MSOs are getting crushed by their over the top rivals when it comes to TV Everywhere – an area where the only thing they have to do to become more competitive is to let their customers know that they are, in fact, competing.
Tablet owners are significantly more likely to use over the top (OTT) service apps such as Netflix than those offered by both TV networks and operators, according to The Diffusion Group (TDG). And the biggest reason OTT providers are eclipsing cable operators with tablet viewership, according to Michael Greeson, president and director of research at TDG, is because MSOs inexplicably are not promoting their own TV Everywhere apps.
Greeson’s advice to MSOs: “Market the damn things.”
Almost half (48 percent) of adult tablet owners report using OTT video apps on occasion, compared with 37 percent that use broadcast network apps, 31 percent that use cable network apps, and 23 percent that use TV operator apps.
ABC and NBC are good at promoting their apps. MSOs? Not so much. And it’s not because MSO apps aren’t ready for primetime. “I use the Comcast app,” Greeson said. “It gives me all the broadcasters in one app. That’s a tremendous advantage.”
TDG has been compiling evidence for years now that TV is going increasingly app-based, and the organization insists TV will end up completely app-based, possibly as early as 2020.
OTT providers are going straight to the consumer, and operators understand clearly that that’s a challenge. “It’s in their interest that everything goes through their gateway – their app,” Greeson observed. “It makes the service more sticky. It appears to increase loyalty. It appears to diminish the desire to cut the cord. But they’re not marketing it, and if they are marketing it, the marketing they do is absolutely pathetic. Their only ads are on page 2 or page 3 of the bills they send out.”

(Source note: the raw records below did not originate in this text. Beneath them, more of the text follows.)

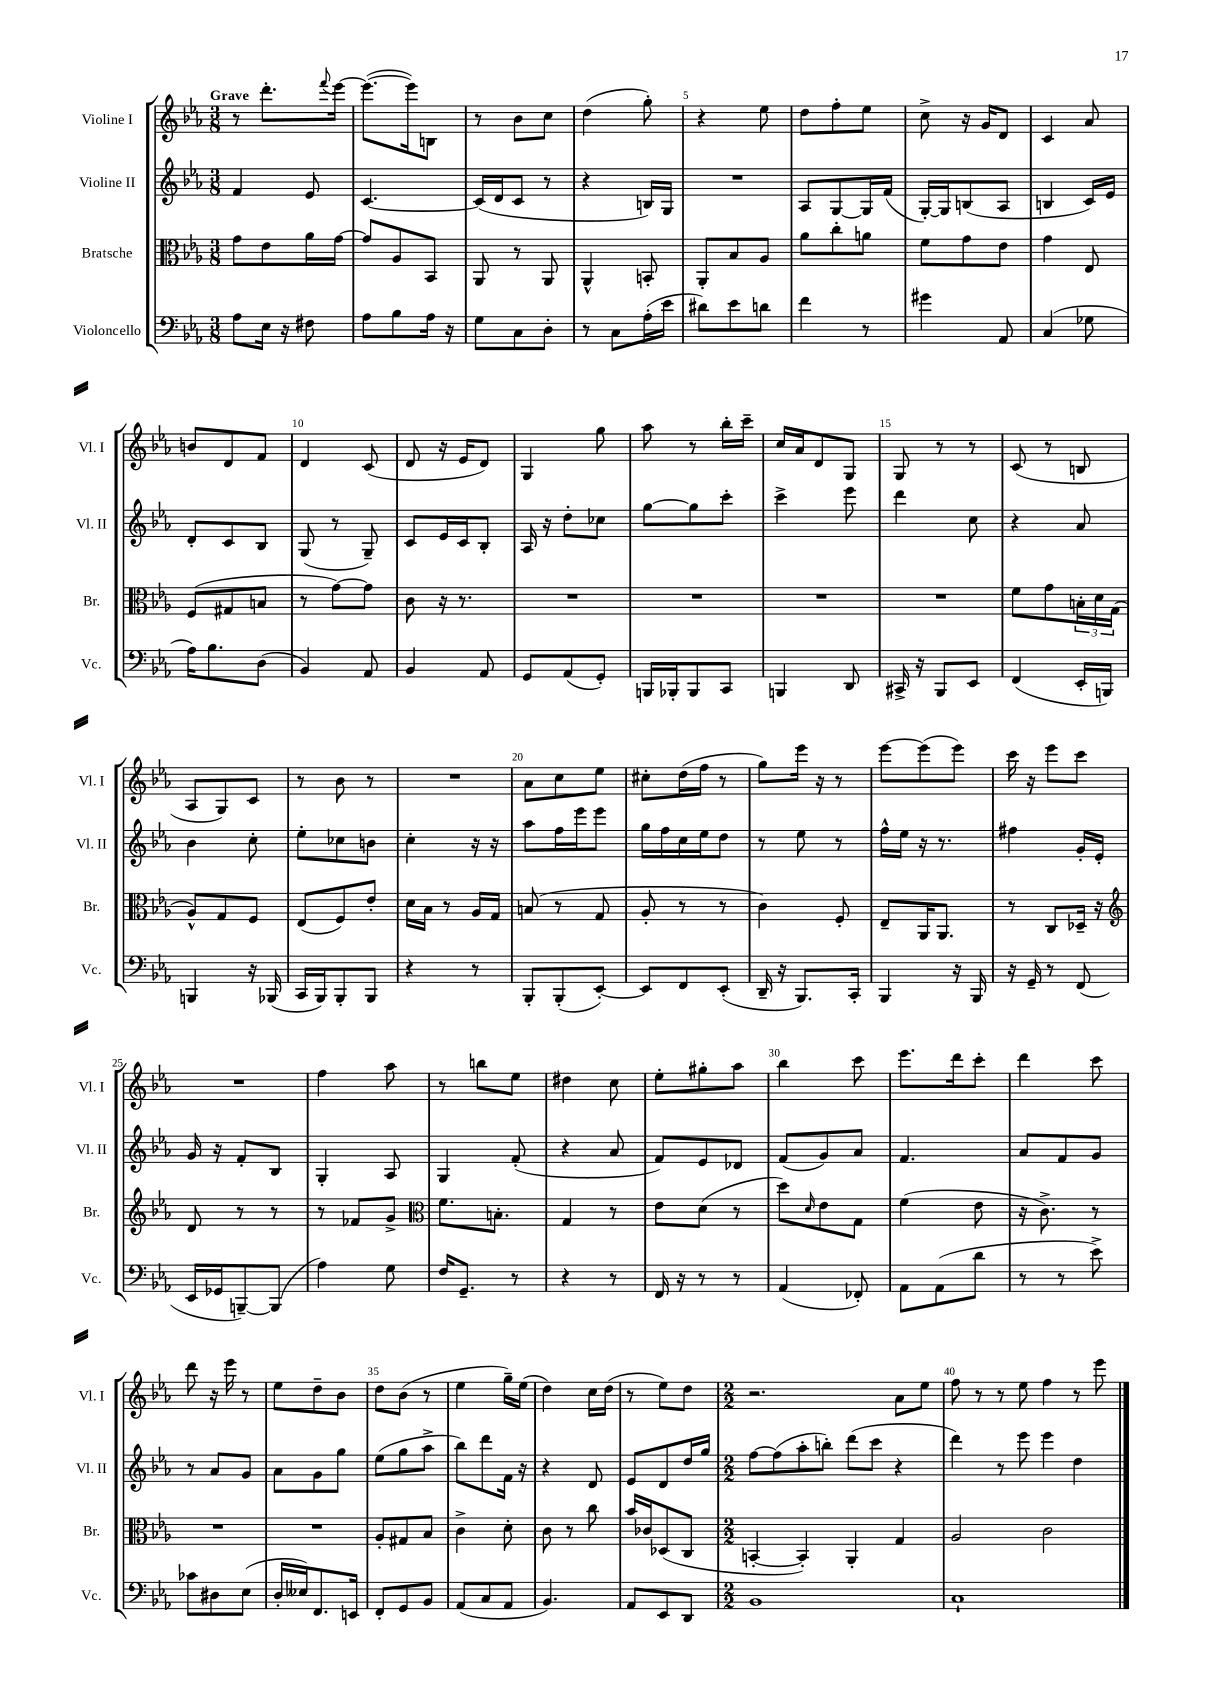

**kern	**kern	**kern	**kern
*staff4	*staff3	*staff2	*staff1
*clefF4	*clefC3	*clefG2	*clefG2
*k[b-e-a-]	*k[b-e-a-]	*k[b-e-a-]	*k[b-e-a-]
*M3/8	*M3/8	*M3/8	*M3/8
8A-	8g	4f	8r
16E-	8e-	.	8.ddd'
16r	.	.	.
8F#	16a-	8e-	.
.	.	.	8qqfff
.	[16g	.	[16eee-
=	=	=	=
8A-	8g]	[4.c	(8.eee-_
8B-	8A-	.	.
.	.	.	16eee-])
16A-	8BB-	.	8B
16r	.	.	.
=	=	=	=
8G	8AA-	(16c]	8r
.	.	16d	.
8C	8r	8c	8b-
8D'	8AA-	8r	8cc
=	=	=	=
8r	4AA-^^	4r	(4dd
8C	.	.	.
(16A-'	8BB'	16B)	8gg')
16e-	.	16G	.
=	=	=	=
8d#)	8AA-'	4.r	4r
8e-	8B-	.	.
8d	8A-	.	8ee-
=	=	=	=
4f	8a-	8A-	8dd
.	8cc'	[8G	8ff'
8r	8a	16G]	8ee-
.	.	(16f	.
=	=	=	=
4g#	8f	[16G')	8cc^
.	.	16G]	.
.	8g	(8B	16r
.	.	.	16g
8AA-	8e-	8A-	8d
=	=	=	=
(4C	4g	4B	4c
8G-	8E-	16c)	8a-
.	.	16e-	.
=	=	=	=
16A-)	(8F	8d'	8b
8.B-	.	.	.
.	8G#	8c	8d
(8D	8B	8B-	8f
=	=	=	=
4BB-)	8r	(8G	4d
.	[8g)	8r	.
8AA-	8g]	8G~)	(8c
=	=	=	=
4BB-	8c	8c	8d
.	16r	16e-	16r
.	8.r	16c	16e-
8AA-	.	8B-'	8d)
=	=	=	=
8GG	4.r	16A-	4G
.	.	16r	.
(8AA-	.	8dd'	.
8GG')	.	8cc-	8gg
=	=	=	=
16BBB	4.r	[8gg	8aa-
16BBB-'	.	.	.
8BBB-	.	8gg]	8r
8CC	.	8ccc'	16bb-'
.	.	.	16ccc~
=	=	=	=
4BBB	4.r	4ccc^	16cc
.	.	.	16a-
.	.	.	8d
8DD	.	8eee-	8G
=	=	=	=
16CC#^	4.r	4ddd	8G
16r	.	.	.
8BBB-	.	.	8r
8EE-	.	8cc	8r
=	=	=	=
(4FF	8f	4r	(8c
.	8g	.	8r
16EE-'	24B'	8a-	8B
.	24d	.	.
16BBB)	.	.	.
.	(24G	.	.
=	=	=	=
4BBB	8A-^^)	4b-	8A-
.	8G	.	8G)
16r	8F	8cc'	8c
(16BBB-	.	.	.
=	=	=	=
16CC	(8E-	8ee-'	8r
16BBB-)	.	.	.
8BBB-'	8F)	8cc-	8b-
8BBB-	8e-'	8b	8r
=	=	=	=
4r	16d	4cc'	4.r
.	16B-	.	.
.	8r	.	.
8r	16A-	16r	.
.	16G	16r	.
=	=	=	=
8BBB-'	(8B	8aa-	8a-
(8BBB-'	8r	16ff	8cc
.	.	16eee-	.
[8EE-')	8G	8eee-	8ee-
=	=	=	=
8EE-]	8A-'	16gg	8cc#'
.	.	16ff	.
8FF	8r	16cc	(16dd
.	.	16ee-	16ff
(8EE-'	8r	8dd	8r
=	=	=	=
16DD~	4c)	8r	8gg)
16r	.	.	.
8.BBB-)	.	8ee-	16eee-
.	.	.	16r
.	8F'	8r	8r
16CC'	.	.	.
=	=	=	=
4BBB-	8E-~	16ff^^	[8eee-
.	.	16ee-	.
.	16AA-	16r	(8eee-]
.	8.AA-	8.r	.
16r	.	.	8eee-)
16BBB-	.	.	.
=	=	=	=
16r	8r	4ff#	16ccc
16GG~	.	.	16r
8r	8C	.	8eee-
(8FF	16D-~	16g'	8ccc
.	16r	16e-'	.
=	=	=	=
*	*clefG2	*	*
16EE-	8d	16g	4.r
16GG-	.	16r	.
[8BBB~)	8r	8f'	.
(8BBB]	8r	8B-	.
=	=	=	=
4A-)	8r	4G'	4ff
.	8f-	.	.
8G	8g^	8A-	8aa-
=	=	=	=
*	*clefC3	*	*
16F	8.f	4G	8r
8.GG~	.	.	.
.	.	.	8bb
.	8.B'	.	.
8r	.	(8f'	8ee-
=	=	=	=
4r	4G	4r	4dd#
8r	8r	8a-	8cc
=	=	=	=
16FF	8e-	8f)	8ee-'
16r	.	.	.
8r	(8d	8e-	8gg#'
8r	8r	8d-	8aa-
=	=	=	=
(4AA-	8dd)	(8f	4bb-
.	16qqd	.	.
.	8e-	8g)	.
8FF-')	8G	8a-	8ccc
=	=	=	=
8AA-	(4f	4.f	8.eee-
(8AA-	.	.	.
.	.	.	16ddd
8d	8e-	.	8ccc'
=	=	=	=
8r	16r	8a-	4ddd
.	8.c^)	.	.
8r	.	8f	.
8e-^)	8r	8g	8ccc
=	=	=	=
8c-	4.r	8r	8ddd
8D#	.	8a-	16r
.	.	.	16eee-
(8E-	.	8g	8r
=	=	=	=
16D'	4.r	8a-	8ee-
16E--)	.	.	.
8.FF	.	8g	8dd~
.	.	8gg	8b-
16EE	.	.	.
=	=	=	=
8FF'	8A-'	(8ee-	8dd
8GG	8G#	8gg	(8b-
8BB-	8B-	8aa-^	8r
=	=	=	=
(8AA-	4c^	8bb-)	4ee-
8C	.	8ddd	.
8AA-	8d'	16f	16gg~)
.	.	16r	(16ee-
=	=	=	=
4.BB-)	8c	4r	4dd)
.	8r	.	.
.	8cc	8d	16cc
.	.	.	(16dd
=	=	=	=
8AA-	16b-	8e-	8r
.	16c-	.	.
8EE-	(8D-	8d	8ee-)
8DD	8C	16dd	8dd
.	.	16gg	.
=	=	=	=
*M2/2	*M2/2	*M2/2	*M2/2
1BB-	[4BB'	[8ff	2.r
.	.	(8ff]	.
.	4BB'])	8aa-'	.
.	.	8bb')	.
.	4AA-'	(8ddd	.
.	.	8ccc	.
.	4G	4r	8a-
.	.	.	8ee-
=	=	=	=
1C`	2A-	4ddd)	8ff
.	.	.	8r
.	.	8r	8r
.	.	8eee-	8ee-
.	2c	4eee-	4ff
.	.	4dd	8r
.	.	.	8eee-
==	==	==	==
*-	*-	*-	*-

Greeson’s indictment covers all cable operators, but he’s especially perplexed by Comcast, a company that is spending vast amounts on marketing. Why not divert just a percentage of its marketing budget to promote its apps?
He also noted that cable operator apps get lost in the crowd in Apple’s App Store. It would be easy for all cable operators to get together, and establish a page in the app store where all cable subscribers could go to choose the TV Everywhere app offered by their provider. Easy to do, but cable just isn’t doing it.
Could the lack of promotion be deliberate? Might cable operators be unprepared for the inevitable increases in usage? Could they be worried about their networks being overloaded?
Greeson doesn’t believe that. First, he believes that cable operators absolutely do have the capacity. Furthermore, it’s not as if the capacity isn’t being used right now by cable’s OTT competitors anyway.
Beyond that, usage could translate into incremental revenue. Some operators have bandwidth caps; if viewers go over the caps, they can be charged. Who leaves behind incremental revenue, he asked?
It’s early in the game, Greeson allowed, but cable operators still have to make promoting their apps a priority, and they just aren’t. “Their priority is to reduce subscriber losses. This will do that, but they’re just not seeing it that way. ‘We’re getting to it,’ they tell me.”
“Nielsen is telling them that the TV is still the main viewing platform, but the networks are very excited about viewing on tablets, and they’re pushing it. Operators? The TV is still the center of their universe. They’re ignoring the fact that 75 percent of tablet viewing is inside the house. It’s not a mobile device; it’s serving as a secondary TV set.”